Document layout analysis data
Content starts

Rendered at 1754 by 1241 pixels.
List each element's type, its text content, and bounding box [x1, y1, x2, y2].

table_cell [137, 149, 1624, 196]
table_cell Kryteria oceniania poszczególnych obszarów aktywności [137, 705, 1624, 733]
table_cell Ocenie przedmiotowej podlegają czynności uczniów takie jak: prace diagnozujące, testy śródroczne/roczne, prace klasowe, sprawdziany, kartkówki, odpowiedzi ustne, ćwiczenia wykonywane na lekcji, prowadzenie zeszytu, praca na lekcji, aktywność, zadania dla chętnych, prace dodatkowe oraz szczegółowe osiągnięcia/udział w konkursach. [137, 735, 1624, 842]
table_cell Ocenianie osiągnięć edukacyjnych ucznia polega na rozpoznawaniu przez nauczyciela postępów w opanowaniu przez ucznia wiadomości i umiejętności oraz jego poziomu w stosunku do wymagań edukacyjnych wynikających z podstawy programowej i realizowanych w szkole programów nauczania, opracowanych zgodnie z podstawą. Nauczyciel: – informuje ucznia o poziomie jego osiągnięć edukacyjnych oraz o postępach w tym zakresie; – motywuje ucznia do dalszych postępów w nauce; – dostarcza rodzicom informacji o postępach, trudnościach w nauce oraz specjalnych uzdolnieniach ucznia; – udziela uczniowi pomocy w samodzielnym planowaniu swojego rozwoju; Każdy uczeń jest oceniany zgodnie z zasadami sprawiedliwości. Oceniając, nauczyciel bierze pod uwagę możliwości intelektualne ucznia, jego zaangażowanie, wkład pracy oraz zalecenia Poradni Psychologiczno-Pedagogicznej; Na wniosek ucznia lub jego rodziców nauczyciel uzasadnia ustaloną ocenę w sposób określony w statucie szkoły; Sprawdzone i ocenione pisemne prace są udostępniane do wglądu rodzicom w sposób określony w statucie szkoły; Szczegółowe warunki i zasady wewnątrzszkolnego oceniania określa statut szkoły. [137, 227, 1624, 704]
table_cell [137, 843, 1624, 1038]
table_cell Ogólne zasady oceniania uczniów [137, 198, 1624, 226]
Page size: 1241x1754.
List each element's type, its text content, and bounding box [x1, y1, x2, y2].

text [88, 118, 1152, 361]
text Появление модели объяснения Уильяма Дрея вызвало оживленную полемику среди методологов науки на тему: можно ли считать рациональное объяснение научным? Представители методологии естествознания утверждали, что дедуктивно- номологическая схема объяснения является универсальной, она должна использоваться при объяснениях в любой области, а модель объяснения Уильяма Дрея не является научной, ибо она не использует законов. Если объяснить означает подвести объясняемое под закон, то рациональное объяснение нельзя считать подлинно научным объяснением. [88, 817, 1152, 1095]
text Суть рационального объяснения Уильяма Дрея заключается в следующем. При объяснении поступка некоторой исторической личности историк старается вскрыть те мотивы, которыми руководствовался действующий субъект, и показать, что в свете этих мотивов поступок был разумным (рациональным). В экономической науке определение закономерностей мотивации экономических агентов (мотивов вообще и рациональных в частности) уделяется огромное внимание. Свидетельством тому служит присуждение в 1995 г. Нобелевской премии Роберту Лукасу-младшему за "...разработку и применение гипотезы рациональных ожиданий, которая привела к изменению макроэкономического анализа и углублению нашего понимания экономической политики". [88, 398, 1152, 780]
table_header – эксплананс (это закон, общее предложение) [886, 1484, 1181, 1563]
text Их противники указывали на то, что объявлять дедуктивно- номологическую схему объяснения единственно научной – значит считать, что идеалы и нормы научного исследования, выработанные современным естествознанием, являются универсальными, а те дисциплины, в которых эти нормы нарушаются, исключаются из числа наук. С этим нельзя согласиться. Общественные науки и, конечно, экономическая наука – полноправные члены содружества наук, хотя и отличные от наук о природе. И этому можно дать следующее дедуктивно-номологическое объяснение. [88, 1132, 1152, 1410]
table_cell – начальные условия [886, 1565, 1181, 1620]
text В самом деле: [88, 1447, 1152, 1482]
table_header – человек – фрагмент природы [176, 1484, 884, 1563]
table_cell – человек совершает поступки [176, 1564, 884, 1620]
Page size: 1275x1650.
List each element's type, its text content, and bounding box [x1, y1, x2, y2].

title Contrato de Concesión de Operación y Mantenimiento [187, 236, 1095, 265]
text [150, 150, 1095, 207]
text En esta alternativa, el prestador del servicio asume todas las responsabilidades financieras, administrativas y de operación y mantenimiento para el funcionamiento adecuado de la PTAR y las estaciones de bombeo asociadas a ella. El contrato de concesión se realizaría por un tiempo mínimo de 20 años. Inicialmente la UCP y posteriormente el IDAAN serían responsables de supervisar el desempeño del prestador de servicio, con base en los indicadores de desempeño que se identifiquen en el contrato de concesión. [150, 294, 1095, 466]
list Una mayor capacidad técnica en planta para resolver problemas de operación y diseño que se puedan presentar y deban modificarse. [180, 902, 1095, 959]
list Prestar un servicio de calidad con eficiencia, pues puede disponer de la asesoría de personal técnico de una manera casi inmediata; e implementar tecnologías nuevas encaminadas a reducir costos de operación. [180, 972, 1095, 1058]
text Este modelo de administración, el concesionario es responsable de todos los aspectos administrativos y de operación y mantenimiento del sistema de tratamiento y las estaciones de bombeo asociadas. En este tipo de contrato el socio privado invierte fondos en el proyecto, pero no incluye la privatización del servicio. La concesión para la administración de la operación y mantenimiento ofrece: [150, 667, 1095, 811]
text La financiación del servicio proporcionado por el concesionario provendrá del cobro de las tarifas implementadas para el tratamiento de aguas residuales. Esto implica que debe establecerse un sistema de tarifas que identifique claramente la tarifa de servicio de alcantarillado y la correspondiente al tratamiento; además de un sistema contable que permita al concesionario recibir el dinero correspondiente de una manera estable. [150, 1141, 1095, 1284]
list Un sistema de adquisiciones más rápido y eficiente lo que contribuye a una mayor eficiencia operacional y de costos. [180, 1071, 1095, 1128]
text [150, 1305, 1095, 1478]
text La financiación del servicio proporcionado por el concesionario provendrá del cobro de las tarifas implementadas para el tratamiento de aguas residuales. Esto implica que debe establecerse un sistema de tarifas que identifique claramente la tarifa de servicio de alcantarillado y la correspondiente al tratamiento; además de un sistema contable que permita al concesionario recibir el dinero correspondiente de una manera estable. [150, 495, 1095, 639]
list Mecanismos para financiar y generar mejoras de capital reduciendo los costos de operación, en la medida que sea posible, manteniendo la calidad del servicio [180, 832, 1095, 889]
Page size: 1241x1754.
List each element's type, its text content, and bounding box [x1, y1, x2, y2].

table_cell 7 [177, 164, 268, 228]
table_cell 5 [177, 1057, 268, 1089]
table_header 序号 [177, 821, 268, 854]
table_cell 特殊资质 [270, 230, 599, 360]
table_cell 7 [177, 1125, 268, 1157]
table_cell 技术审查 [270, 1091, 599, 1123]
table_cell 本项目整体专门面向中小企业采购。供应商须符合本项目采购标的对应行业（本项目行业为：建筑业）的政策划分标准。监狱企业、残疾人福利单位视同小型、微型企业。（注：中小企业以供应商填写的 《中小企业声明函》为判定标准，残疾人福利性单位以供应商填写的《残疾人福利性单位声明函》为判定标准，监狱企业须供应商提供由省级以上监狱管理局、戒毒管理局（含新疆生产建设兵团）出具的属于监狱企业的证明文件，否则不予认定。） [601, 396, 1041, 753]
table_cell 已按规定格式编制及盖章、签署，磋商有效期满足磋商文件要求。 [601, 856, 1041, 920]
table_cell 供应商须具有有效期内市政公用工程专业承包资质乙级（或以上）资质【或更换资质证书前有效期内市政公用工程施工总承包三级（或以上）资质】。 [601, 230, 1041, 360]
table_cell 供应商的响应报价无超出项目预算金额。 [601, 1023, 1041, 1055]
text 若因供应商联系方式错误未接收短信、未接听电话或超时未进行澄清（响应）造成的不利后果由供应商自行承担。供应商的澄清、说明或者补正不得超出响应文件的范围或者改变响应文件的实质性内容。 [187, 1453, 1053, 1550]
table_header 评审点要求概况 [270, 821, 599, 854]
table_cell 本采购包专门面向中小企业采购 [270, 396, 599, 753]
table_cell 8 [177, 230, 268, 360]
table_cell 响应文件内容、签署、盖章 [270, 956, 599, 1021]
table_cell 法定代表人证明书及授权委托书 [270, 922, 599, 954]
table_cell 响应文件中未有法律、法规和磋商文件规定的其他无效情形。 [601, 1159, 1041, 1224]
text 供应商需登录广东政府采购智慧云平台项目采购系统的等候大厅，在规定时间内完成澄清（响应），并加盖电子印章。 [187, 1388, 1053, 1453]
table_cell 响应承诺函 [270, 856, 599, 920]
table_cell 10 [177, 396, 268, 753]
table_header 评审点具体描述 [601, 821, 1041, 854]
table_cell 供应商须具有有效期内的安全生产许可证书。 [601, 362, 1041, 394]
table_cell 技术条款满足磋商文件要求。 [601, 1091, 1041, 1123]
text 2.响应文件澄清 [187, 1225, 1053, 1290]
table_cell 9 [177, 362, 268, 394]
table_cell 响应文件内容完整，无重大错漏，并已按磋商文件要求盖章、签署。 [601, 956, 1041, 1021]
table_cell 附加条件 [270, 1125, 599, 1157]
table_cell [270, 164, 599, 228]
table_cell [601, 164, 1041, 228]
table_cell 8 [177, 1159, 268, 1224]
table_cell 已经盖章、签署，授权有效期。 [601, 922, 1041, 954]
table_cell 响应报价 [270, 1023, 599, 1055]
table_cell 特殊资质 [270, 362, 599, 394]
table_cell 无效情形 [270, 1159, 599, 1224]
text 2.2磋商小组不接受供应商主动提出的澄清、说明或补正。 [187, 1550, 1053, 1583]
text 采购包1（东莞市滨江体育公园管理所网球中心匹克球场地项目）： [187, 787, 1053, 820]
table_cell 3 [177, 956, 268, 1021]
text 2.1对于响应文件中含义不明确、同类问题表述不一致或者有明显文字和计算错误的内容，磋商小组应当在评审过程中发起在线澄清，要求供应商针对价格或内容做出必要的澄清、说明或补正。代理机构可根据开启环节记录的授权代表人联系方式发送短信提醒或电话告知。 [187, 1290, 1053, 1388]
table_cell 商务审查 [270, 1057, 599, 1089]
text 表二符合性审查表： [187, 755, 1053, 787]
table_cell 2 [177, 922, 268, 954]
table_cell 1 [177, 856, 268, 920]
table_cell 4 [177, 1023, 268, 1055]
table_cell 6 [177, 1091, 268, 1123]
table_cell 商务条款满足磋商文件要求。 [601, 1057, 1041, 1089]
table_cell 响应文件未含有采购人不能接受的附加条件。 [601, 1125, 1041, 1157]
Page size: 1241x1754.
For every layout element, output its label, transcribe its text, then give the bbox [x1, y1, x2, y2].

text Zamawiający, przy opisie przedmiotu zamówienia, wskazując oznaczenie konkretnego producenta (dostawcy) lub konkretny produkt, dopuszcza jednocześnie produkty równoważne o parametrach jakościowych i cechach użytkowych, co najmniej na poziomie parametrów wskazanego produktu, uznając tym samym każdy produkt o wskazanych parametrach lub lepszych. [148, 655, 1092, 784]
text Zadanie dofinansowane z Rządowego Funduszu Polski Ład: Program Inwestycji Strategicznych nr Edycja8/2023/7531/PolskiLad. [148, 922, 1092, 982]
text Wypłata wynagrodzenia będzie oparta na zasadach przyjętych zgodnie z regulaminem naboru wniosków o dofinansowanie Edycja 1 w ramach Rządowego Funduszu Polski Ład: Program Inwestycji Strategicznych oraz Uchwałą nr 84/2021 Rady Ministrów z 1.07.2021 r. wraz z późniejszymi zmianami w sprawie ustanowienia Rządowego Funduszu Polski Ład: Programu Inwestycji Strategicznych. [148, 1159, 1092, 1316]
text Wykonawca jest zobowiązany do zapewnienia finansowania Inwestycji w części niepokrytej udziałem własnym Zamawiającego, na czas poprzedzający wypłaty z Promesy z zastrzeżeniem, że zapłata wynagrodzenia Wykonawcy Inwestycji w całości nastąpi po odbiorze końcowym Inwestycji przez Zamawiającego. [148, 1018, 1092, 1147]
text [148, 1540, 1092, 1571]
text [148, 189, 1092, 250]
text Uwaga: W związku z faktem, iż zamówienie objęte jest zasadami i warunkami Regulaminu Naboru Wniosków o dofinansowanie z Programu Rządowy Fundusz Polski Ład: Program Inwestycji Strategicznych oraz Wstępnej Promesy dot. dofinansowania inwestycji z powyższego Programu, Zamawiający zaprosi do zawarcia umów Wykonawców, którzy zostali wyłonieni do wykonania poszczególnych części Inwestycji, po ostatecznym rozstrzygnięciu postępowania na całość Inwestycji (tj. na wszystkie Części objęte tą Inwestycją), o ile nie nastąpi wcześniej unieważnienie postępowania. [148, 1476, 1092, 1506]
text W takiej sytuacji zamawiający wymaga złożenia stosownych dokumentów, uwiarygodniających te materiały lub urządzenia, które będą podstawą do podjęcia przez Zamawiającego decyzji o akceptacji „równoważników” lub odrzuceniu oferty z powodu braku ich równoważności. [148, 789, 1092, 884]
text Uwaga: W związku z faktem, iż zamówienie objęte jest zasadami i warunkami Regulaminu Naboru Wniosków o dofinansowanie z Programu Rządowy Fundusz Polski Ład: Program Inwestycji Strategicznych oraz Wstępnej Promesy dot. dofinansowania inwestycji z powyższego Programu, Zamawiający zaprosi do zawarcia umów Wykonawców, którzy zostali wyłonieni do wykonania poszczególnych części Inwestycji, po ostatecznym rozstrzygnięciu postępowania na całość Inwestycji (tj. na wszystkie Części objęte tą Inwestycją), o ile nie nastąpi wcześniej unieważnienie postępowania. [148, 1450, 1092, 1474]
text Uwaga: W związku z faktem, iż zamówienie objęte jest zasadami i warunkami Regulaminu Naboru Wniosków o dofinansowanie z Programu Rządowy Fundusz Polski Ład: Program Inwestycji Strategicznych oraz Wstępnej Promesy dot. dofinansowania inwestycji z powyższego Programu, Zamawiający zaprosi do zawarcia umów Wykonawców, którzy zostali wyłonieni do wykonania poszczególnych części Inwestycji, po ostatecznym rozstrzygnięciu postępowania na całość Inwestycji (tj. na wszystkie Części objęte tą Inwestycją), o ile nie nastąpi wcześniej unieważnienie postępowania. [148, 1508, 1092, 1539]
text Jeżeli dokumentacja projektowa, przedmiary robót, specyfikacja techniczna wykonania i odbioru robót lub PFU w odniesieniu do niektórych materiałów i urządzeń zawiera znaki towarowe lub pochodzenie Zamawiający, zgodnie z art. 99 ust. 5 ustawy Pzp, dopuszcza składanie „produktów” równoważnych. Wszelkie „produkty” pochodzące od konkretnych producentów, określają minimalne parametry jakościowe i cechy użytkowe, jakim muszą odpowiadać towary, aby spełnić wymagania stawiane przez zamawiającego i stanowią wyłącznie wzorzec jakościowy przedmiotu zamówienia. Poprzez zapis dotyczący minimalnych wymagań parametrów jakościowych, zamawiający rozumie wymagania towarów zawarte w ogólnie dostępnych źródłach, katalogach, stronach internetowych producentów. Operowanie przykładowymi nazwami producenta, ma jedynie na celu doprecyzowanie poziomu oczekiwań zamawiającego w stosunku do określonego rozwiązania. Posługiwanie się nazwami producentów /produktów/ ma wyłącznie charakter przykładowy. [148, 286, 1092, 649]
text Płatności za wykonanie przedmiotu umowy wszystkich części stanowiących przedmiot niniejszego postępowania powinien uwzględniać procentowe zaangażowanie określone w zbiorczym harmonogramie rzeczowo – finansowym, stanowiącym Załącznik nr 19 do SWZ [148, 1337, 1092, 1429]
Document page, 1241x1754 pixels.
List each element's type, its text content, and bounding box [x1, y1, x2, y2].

Content ends

Wherever the word "pixels" appears in the records above, copy that line.

Exercise response
Rendered at 1754 by 1241 pixels.
Document page, 1241x1754 pixels.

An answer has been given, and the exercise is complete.